=== What is expected ===
Select every line in the rows below that contains the word "REMOVE", and copy each of those lines.

┌──

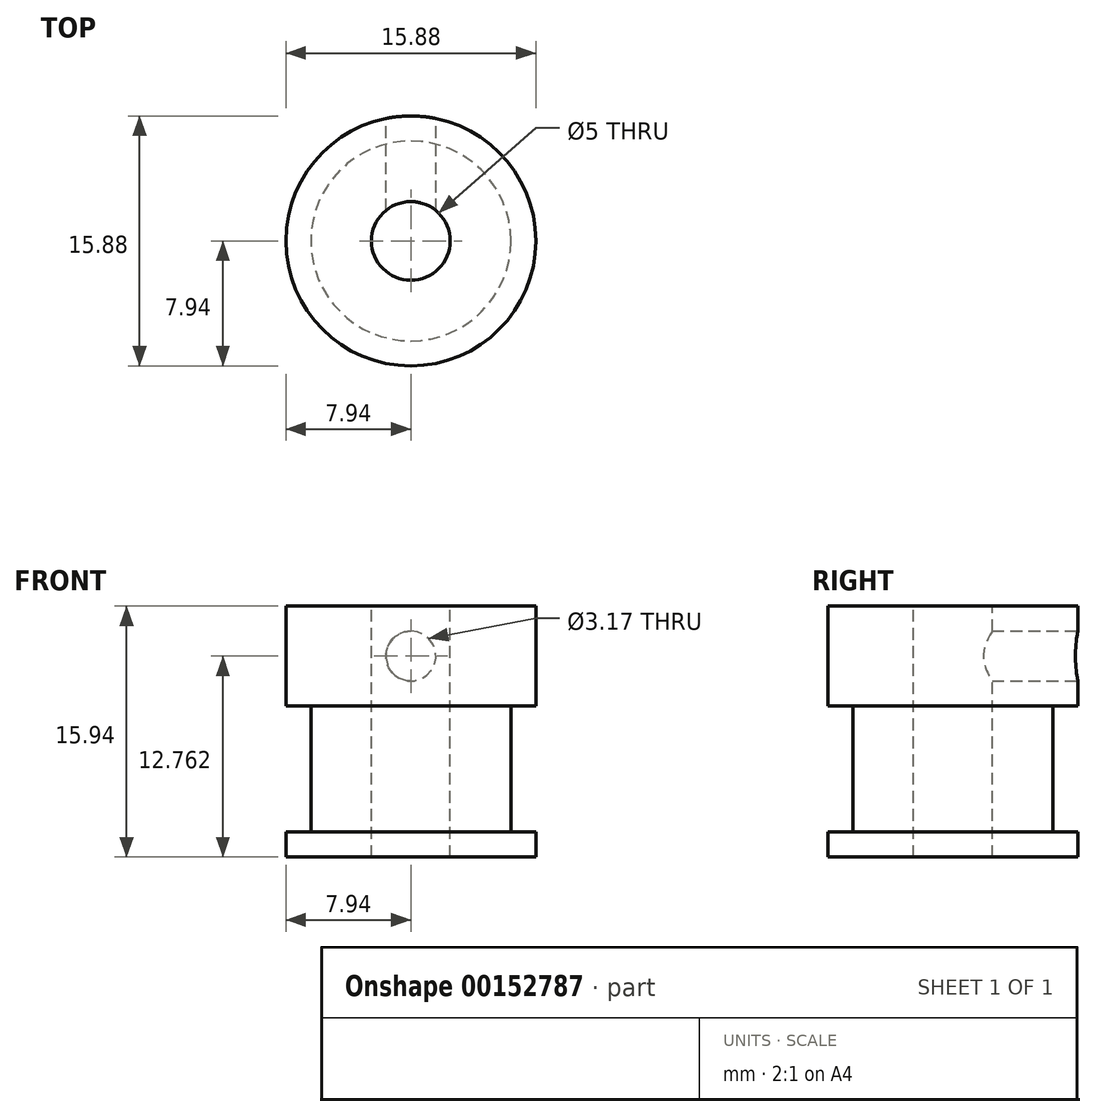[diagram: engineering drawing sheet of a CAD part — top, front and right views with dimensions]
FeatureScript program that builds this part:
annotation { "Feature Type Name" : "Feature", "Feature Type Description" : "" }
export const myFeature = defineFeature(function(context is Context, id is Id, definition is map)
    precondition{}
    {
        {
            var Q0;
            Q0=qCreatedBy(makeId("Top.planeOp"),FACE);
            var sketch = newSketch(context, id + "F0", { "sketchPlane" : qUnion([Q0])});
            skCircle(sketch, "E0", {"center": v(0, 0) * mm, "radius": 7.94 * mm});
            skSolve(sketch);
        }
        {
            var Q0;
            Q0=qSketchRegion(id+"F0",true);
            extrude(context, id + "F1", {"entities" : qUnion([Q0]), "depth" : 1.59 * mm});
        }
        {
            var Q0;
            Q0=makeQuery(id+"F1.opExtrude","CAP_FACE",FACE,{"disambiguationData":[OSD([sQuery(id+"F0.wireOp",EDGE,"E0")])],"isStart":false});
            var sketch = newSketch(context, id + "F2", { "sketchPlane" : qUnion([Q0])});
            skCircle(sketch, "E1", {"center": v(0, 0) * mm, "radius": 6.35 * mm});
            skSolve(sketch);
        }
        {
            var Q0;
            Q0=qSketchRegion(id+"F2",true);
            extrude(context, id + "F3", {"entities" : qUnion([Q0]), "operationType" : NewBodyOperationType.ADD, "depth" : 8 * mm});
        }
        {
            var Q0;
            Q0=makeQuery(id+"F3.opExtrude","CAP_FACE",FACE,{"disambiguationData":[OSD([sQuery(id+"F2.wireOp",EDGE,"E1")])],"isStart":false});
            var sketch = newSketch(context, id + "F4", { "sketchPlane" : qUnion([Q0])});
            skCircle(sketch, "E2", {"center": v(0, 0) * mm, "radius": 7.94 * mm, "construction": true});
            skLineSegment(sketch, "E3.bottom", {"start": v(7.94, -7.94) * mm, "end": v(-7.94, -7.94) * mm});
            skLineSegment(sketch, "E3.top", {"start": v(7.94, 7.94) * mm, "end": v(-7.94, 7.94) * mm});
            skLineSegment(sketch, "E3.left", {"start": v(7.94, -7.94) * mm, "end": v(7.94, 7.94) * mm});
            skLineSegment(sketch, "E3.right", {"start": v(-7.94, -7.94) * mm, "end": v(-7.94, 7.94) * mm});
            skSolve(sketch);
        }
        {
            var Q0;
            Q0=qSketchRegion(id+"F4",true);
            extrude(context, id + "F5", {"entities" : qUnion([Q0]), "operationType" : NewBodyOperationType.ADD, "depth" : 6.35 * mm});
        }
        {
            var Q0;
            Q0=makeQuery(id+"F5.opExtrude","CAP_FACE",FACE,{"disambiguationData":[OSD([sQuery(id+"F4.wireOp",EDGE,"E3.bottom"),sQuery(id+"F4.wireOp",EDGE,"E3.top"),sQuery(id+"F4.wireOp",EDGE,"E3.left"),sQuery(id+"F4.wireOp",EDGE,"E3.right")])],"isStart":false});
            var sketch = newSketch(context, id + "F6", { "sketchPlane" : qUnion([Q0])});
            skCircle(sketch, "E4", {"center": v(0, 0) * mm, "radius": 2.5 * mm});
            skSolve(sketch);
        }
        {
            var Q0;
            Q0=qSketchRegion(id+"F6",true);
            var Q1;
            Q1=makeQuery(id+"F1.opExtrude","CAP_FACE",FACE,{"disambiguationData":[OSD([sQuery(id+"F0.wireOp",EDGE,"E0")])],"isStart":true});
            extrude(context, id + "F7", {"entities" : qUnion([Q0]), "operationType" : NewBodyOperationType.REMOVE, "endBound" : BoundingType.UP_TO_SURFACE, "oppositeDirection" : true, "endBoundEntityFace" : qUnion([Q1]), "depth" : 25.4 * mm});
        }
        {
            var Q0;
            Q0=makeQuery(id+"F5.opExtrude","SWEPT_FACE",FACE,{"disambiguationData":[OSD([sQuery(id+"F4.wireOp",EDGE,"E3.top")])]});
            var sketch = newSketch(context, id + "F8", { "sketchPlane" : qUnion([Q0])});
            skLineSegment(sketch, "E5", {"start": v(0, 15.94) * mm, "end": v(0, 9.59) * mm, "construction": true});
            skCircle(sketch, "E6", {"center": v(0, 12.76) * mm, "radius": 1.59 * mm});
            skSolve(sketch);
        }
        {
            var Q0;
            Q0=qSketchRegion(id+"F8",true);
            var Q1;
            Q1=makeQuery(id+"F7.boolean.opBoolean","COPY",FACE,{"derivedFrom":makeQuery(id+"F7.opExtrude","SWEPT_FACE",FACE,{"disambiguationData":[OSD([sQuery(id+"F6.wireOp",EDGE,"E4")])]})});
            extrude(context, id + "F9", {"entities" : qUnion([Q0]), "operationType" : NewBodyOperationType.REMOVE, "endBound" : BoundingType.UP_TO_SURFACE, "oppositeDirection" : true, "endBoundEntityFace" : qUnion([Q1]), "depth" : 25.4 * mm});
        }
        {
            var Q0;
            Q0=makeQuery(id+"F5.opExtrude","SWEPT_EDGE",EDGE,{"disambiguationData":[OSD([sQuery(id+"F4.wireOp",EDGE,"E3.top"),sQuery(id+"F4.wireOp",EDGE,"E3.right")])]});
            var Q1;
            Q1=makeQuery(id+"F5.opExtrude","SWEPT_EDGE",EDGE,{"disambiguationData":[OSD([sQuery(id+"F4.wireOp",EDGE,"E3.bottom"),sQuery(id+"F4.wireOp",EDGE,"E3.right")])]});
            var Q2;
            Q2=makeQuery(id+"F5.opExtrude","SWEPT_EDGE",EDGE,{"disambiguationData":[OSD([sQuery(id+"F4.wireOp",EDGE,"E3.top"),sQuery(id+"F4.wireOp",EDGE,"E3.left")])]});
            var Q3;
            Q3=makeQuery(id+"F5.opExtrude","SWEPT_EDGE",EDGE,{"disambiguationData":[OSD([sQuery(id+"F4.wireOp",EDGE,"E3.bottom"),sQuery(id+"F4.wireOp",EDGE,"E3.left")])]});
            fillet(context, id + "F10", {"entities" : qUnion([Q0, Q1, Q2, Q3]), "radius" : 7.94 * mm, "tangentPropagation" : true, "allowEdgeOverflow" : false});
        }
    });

└──

=== Written reply ===
            extrude(context, id + "F7", {"entities" : qUnion([Q0]), "operationType" : NewBodyOperationType.REMOVE, "endBound" : BoundingType.UP_TO_SURFACE, "oppositeDirection" : true, "endBoundEntityFace" : qUnion([Q1]), "depth" : 25.4 * mm});
            extrude(context, id + "F9", {"entities" : qUnion([Q0]), "operationType" : NewBodyOperationType.REMOVE, "endBound" : BoundingType.UP_TO_SURFACE, "oppositeDirection" : true, "endBoundEntityFace" : qUnion([Q1]), "depth" : 25.4 * mm});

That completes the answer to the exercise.